We could think about three levels of python support:

  1. Binding for the Schema class, which allows validation of data files.
  2. Binding for the Tome class, which allows reading and writing of data files.
  3. A proper "Python Codegen" that makes a Schema into a python class at runtime.

Discussion

  1. Is completely reasonable.
  2. Not clear what the advantage of this is compared to using existing libraries like h5py, which integrate with NumPy better than we could probably hope to.
  3. This could be a cool project (and a great showcase of Python's capabilities), but would require maintaining a lot of actual python code. There this is judged to be out of scope for the time being.

Schema-retrival via URL

In the world of JSON schemas, it is common for schemas to be canonically named using a web URL, at which the full schema is publicly visible. To facilitate this, we can do two things:

  1. Add a schema_url metadata, which points to a (publicly visible) adress
  2. Allow "type": "https://.../some_schema.json" to refer to sub-schemas. Effectively, the prefix "https://" distinguishes this from a builtin-type or locally-defined subscheme (which are prefixed with "$").

Discussion

Not very hard to do, but in the interest of keeping dependencies at a minimum, this will not be part of the first version of the library.

Multi-file dataset

Quite often in lattice QCD, a "single" measurement is written in multiple files. Very roughly, we want to do something like

scribe::read("propagator_t*.hdf5", schema);

where schema describes the full dataset, and not a single file. Some points of note:

  • The schema should still not depend on the file-format, so logically, the same schema should be usable regardless of whether the data is in one file or multiple files.
  • A more sane approach than the genral asterisk * might go something like this: Give each axis in a (multi-dimensional) array a name. In lattice QCD, these are typically x,y,z,t,spin,color and the like. Then the function call could be
    read("propagator_t{t}.hdf5", schema);
  • Somewhat similar to the "fancy internal paths" from before, an individual file does no longer adhere to the given scheme, but to a projection thereof.

Discussion

Personally, I enjoy this direction of thought. it seems like we could draw some cool category-theory-style diagrams between datasets, schemas and locations, each with their own project function.
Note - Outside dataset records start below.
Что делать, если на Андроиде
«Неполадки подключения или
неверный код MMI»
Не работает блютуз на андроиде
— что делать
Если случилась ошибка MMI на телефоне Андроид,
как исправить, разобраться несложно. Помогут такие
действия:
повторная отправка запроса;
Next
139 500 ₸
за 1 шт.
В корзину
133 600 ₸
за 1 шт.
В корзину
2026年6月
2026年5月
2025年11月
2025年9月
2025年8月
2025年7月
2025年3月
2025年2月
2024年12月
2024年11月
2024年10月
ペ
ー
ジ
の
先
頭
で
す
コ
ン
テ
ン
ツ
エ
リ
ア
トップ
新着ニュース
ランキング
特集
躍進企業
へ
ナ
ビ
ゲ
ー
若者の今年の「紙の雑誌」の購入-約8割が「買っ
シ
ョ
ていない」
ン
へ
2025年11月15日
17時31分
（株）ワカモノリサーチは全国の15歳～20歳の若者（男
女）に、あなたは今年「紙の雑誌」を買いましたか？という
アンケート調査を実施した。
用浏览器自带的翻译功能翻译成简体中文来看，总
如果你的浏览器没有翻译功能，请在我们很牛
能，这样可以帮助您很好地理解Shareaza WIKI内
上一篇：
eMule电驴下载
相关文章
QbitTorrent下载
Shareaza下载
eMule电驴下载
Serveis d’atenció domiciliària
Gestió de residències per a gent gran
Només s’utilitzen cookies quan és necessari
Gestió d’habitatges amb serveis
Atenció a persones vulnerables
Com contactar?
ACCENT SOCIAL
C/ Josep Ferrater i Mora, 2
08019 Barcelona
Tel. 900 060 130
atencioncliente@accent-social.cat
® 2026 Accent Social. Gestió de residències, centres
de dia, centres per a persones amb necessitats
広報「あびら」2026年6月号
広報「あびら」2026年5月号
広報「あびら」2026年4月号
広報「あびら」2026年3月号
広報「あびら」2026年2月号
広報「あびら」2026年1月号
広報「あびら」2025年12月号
But practically speaking, making all of this usable might be a multi-year research project in itself, so we reasonably decided against it.

Open question: Is there a well-defined special case of multi-file datasets that could be reasonably implemented on its own?

Idea: not multi-file, but splitting one logical nd-array along one axis along multiple datasets/groups inside a HDF5 file could be done quite reasonably inside the format-specific traits.